Data Science and Machine Learning for Geoscientists

In multi-variable calculus (recommend video in Khan Academy: https://www.youtube.com/watch?v=TrcCbdWwCBc&list=PLSQl0a2vh4HC5feHa6Rc5c0wbRTx56nF7), the gradient is defined by unit vector nabla:

(22)#$\vec{\nabla} = \frac{\delta}{\delta x_1} \vec{x_1} + \frac{\delta}{\delta x_2} \vec{x_2} + ...$

where $$x$$ is the variable and in this example, the variables are $$w$$ and $$b$$.

In this case, we have

(23)#$\nabla C = \frac{\delta C}{\delta w_1} + \frac{\delta C}{\delta w_2} + ...$

where $$C$$ is the cost function.

For every small change in $$C$$

(25)#$\Delta C \approx \frac{\delta C}{\delta w_1} \Delta w_1+ \frac{\delta C}{\delta w_2} \Delta w_2 + ...$

the smaller the $$\Delta w$$, the better the approximation.

With these definitions, the expression above for $$\Delta C$$ can be rewritten as

(25)#$\Delta C \approx \nabla C * \Delta w$

This equation helps explain why $$\Delta C$$ is called the gradient vector: $$\Delta C$$ relates changes in $$w$$ to changes in $$C$$, just as we’d expect something called a gradient to do. But what’s really exciting about the equation is that it lets us see how to choose $$\Delta w$$ so as to make $$\Delta C$$ negative. In particular, suppose we choose

(26)#$\Delta w = -\eta \nabla C$

where $$\eta$$ is a small positive number; it is the step size or learning rate.

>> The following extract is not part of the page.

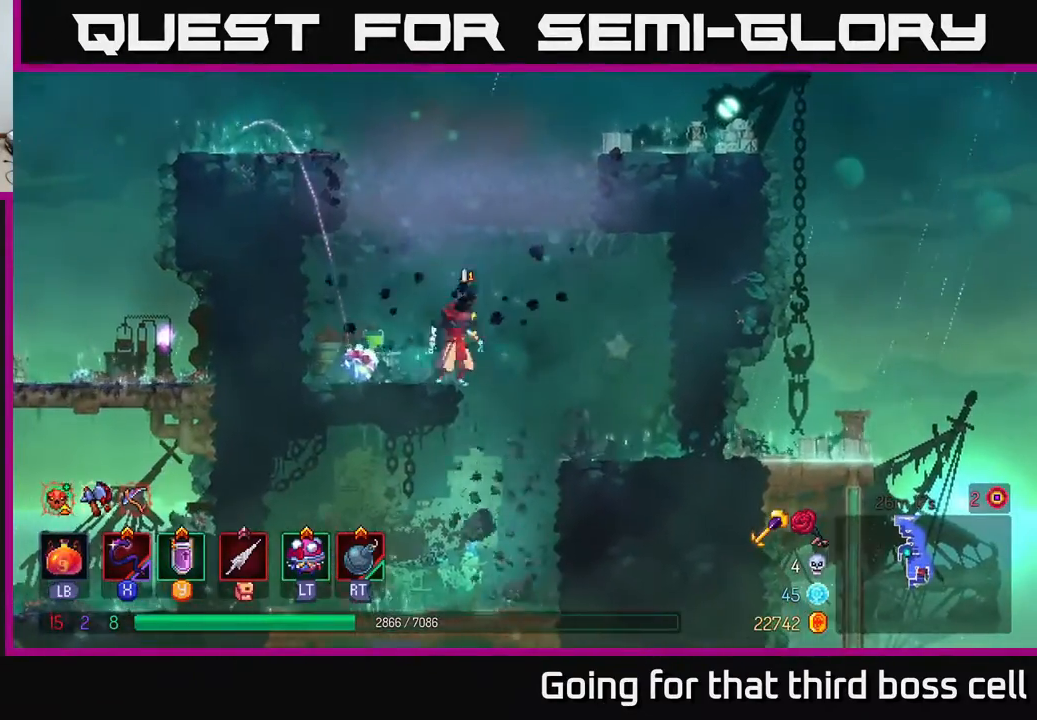
{"buttons": [], "left_stick": "center", "right_stick": "center", "events": [[150, "left_stick", "down"], [183, "A", "down"], [317, "A", "up"], [417, "left_stick", "center"]]}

Then equation above tells us that $$\Delta C \approx −\nabla C *\eta \nabla C=−\eta ||C||^2$$. Because $$||C||^2 >=0$$, this guarantees that $$\Delta C<=0$$, i.e., $$C$$ will always decrease, never increase, if we change $$w$$ according to the prescription in the equation above. This is exactly the property we wanted! We’ll use this property to compute a value for $$\delta w$$, then move the position $$w$$ by that amount:

(27)#$w^{'}_n = w_n - \eta \nabla C = w_n - \eta \frac{\delta C}{\delta w_n} \label{update weight}$

Similarly, we can update the bias term $$b$$ by

(28)#$b^{'}_n = b_n - \eta \nabla C = b_n - \eta \frac{\delta C}{\delta b_n} \label{update bias}$